| Task requirements |
Render the lines from the one containing "genus: Phoenix" up to and including the one containing "genus: Juncus" as a Markdown table with the columns No. and Line. Number each line in order and leave out any blank lines.

| Material |
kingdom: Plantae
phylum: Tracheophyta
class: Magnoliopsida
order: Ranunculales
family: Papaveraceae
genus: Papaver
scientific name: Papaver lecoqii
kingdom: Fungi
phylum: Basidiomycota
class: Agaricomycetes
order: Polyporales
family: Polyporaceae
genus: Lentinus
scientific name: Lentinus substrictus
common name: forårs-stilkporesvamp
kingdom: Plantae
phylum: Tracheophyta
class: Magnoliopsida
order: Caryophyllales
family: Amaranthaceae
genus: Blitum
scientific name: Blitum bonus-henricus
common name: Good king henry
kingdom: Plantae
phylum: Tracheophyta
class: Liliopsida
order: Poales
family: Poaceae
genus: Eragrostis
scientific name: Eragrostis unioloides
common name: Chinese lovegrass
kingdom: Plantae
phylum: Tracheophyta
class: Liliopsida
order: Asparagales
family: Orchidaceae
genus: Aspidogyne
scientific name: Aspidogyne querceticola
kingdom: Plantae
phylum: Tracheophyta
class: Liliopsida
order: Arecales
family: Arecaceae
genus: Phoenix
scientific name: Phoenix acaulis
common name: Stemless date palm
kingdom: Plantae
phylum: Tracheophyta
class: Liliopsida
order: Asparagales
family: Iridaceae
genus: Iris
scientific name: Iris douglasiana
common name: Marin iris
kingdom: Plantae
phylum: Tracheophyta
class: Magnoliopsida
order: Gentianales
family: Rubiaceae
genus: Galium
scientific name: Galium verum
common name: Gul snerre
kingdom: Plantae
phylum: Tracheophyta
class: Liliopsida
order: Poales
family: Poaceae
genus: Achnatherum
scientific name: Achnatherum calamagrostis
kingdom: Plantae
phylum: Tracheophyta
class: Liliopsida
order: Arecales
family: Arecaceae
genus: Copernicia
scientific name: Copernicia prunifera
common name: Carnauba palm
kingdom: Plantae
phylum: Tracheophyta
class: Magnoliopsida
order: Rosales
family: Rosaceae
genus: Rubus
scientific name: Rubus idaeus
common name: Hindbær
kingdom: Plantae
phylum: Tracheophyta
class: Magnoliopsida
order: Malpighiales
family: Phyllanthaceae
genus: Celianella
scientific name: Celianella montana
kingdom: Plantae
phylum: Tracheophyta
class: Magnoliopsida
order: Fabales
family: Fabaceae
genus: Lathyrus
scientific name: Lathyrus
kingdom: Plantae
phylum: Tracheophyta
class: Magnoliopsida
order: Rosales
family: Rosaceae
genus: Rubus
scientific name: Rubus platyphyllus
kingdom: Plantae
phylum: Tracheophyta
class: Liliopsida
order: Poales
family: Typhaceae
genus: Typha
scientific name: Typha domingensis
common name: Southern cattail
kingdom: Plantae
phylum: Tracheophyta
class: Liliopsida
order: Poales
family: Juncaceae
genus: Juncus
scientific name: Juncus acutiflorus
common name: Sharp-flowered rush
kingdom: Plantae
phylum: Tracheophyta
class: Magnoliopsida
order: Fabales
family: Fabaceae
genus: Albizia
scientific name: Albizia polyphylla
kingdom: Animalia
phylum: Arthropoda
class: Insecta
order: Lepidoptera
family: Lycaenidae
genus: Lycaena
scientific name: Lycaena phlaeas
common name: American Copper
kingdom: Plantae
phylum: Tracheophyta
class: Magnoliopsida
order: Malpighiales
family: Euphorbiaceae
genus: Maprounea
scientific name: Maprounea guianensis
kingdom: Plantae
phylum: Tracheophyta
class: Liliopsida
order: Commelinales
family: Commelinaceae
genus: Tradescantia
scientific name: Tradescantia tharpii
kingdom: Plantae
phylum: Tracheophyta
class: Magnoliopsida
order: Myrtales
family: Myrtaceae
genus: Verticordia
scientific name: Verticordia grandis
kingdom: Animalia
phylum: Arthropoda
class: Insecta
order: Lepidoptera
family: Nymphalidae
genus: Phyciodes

| Exercise output |
| No. | Line |
|---|---|
| 1 | genus: Phoenix |
| 2 | scientific name: Phoenix acaulis |
| 3 | common name: Stemless date palm |
| 4 | kingdom: Plantae |
| 5 | phylum: Tracheophyta |
| 6 | class: Liliopsida |
| 7 | order: Asparagales |
| 8 | family: Iridaceae |
| 9 | genus: Iris |
| 10 | scientific name: Iris douglasiana |
| 11 | common name: Marin iris |
| 12 | kingdom: Plantae |
| 13 | phylum: Tracheophyta |
| 14 | class: Magnoliopsida |
| 15 | order: Gentianales |
| 16 | family: Rubiaceae |
| 17 | genus: Galium |
| 18 | scientific name: Galium verum |
| 19 | common name: Gul snerre |
| 20 | kingdom: Plantae |
| 21 | phylum: Tracheophyta |
| 22 | class: Liliopsida |
| 23 | order: Poales |
| 24 | family: Poaceae |
| 25 | genus: Achnatherum |
| 26 | scientific name: Achnatherum calamagrostis |
| 27 | kingdom: Plantae |
| 28 | phylum: Tracheophyta |
| 29 | class: Liliopsida |
| 30 | order: Arecales |
| 31 | family: Arecaceae |
| 32 | genus: Copernicia |
| 33 | scientific name: Copernicia prunifera |
| 34 | common name: Carnauba palm |
| 35 | kingdom: Plantae |
| 36 | phylum: Tracheophyta |
| 37 | class: Magnoliopsida |
| 38 | order: Rosales |
| 39 | family: Rosaceae |
| 40 | genus: Rubus |
| 41 | scientific name: Rubus idaeus |
| 42 | common name: Hindbær |
| 43 | kingdom: Plantae |
| 44 | phylum: Tracheophyta |
| 45 | class: Magnoliopsida |
| 46 | order: Malpighiales |
| 47 | family: Phyllanthaceae |
| 48 | genus: Celianella |
| 49 | scientific name: Celianella montana |
| 50 | kingdom: Plantae |
| 51 | phylum: Tracheophyta |
| 52 | class: Magnoliopsida |
| 53 | order: Fabales |
| 54 | family: Fabaceae |
| 55 | genus: Lathyrus |
| 56 | scientific name: Lathyrus |
| 57 | kingdom: Plantae |
| 58 | phylum: Tracheophyta |
| 59 | class: Magnoliopsida |
| 60 | order: Rosales |
| 61 | family: Rosaceae |
| 62 | genus: Rubus |
| 63 | scientific name: Rubus platyphyllus |
| 64 | kingdom: Plantae |
| 65 | phylum: Tracheophyta |
| 66 | class: Liliopsida |
| 67 | order: Poales |
| 68 | family: Typhaceae |
| 69 | genus: Typha |
| 70 | scientific name: Typha domingensis |
| 71 | common name: Southern cattail |
| 72 | kingdom: Plantae |
| 73 | phylum: Tracheophyta |
| 74 | class: Liliopsida |
| 75 | order: Poales |
| 76 | family: Juncaceae |
| 77 | genus: Juncus |